While reading the SNS FAQ part concerning the retrying behaviour with Lambda functions, I've encountered the following statement:
Q: What happens to Amazon SNS messages if the subscribing endpoint is not available?
Lambda: If Lambda is not available, SNS will retry 2 times at 1 seconds apart, then 10 times exponentially backing off from 1 seconds to 20 minutes and finally 38 times every 20 minutes for a total 50 attempts over more than 13 hours before the message is discarded from SNS.

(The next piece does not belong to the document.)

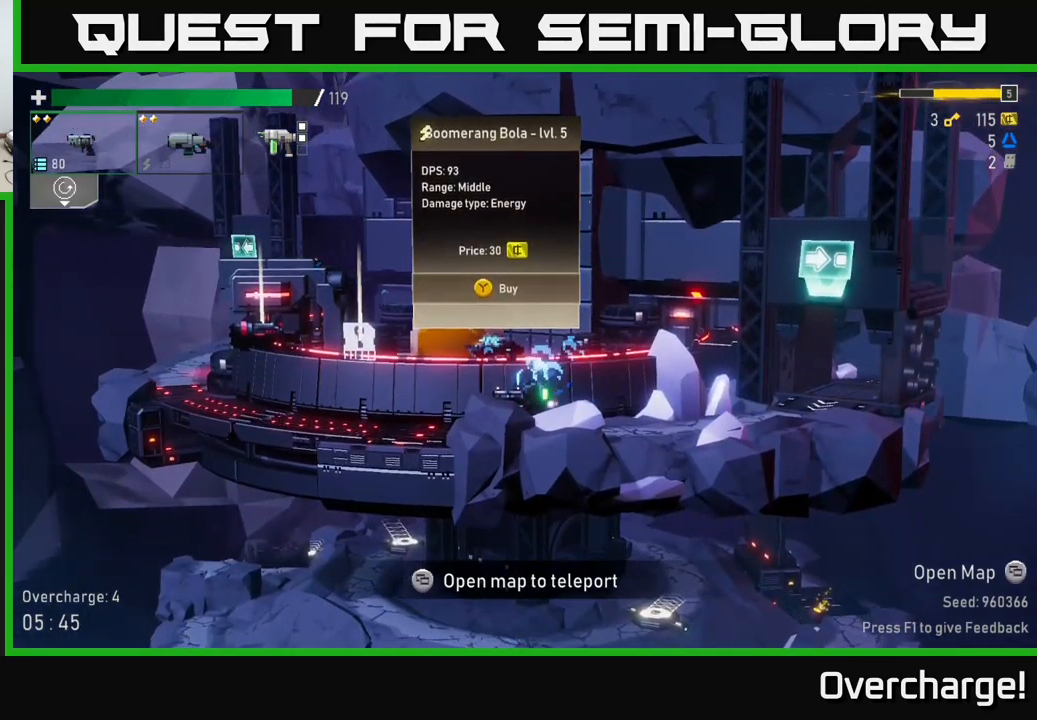
{"buttons": [], "left_stick": "center", "events": [[134, "left_stick", "center"]]}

As far as I know, Lambda function implements its own retry mechanism for throttling, as mentioned in Lambda Throttling Bevaviour Documentation:
Asynchronous invocation: If your Lambda function is invoked asynchronously and is throttled, AWS Lambda automatically retries the throttled event for up to six hours, with delays between retries.

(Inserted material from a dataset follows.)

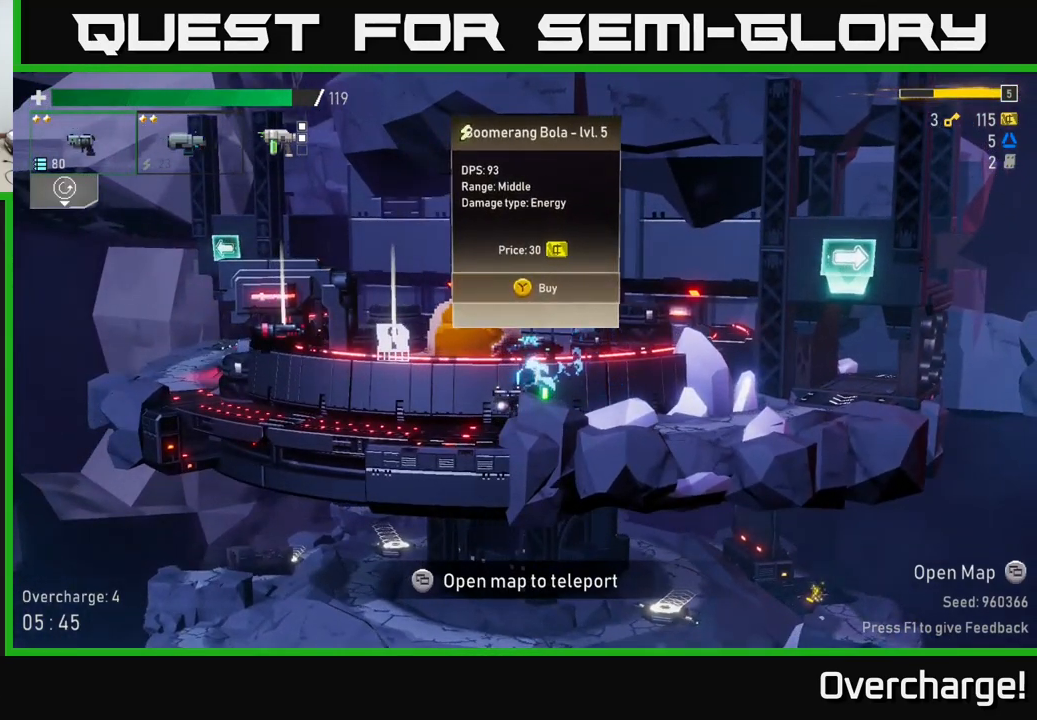
{"buttons": [], "left_stick": "center", "events": []}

So what exactly happens when the function becomes throttled and another SNS message appears? Does SNS treat the Lambda as "available" and aborts retry mechanism, allowing Lambda to automatically retry, or does it keep retrying delivering the message?

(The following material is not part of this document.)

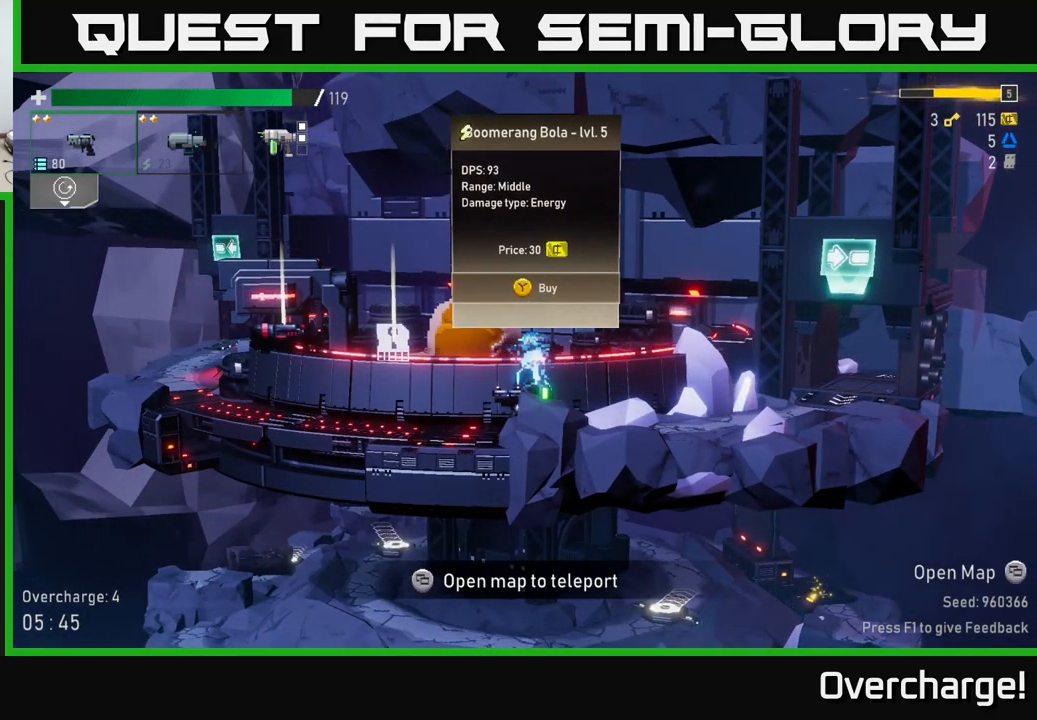
{"buttons": [], "left_stick": "center", "events": []}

The word "available" refers to the ability of SNS to contact the Lambda service and submit a single request to invoke the function.
The key to understanding this requires that you first know that SNS invokes Lambda functions asynchnously, and then that you understand the implications of that.
An asynchronous invocation request does not provide any feedback to the caller (SNS, in this case) whether the function ran immediately or was throttled, or whether it succeeded or threw an exception.
SNS >> Lambda: "Hi, run this Lambda function asynchronously, with this payload."
Lambda >> SNS: "Okay, I received your request and will do that as soon as it is possible. Goodbye."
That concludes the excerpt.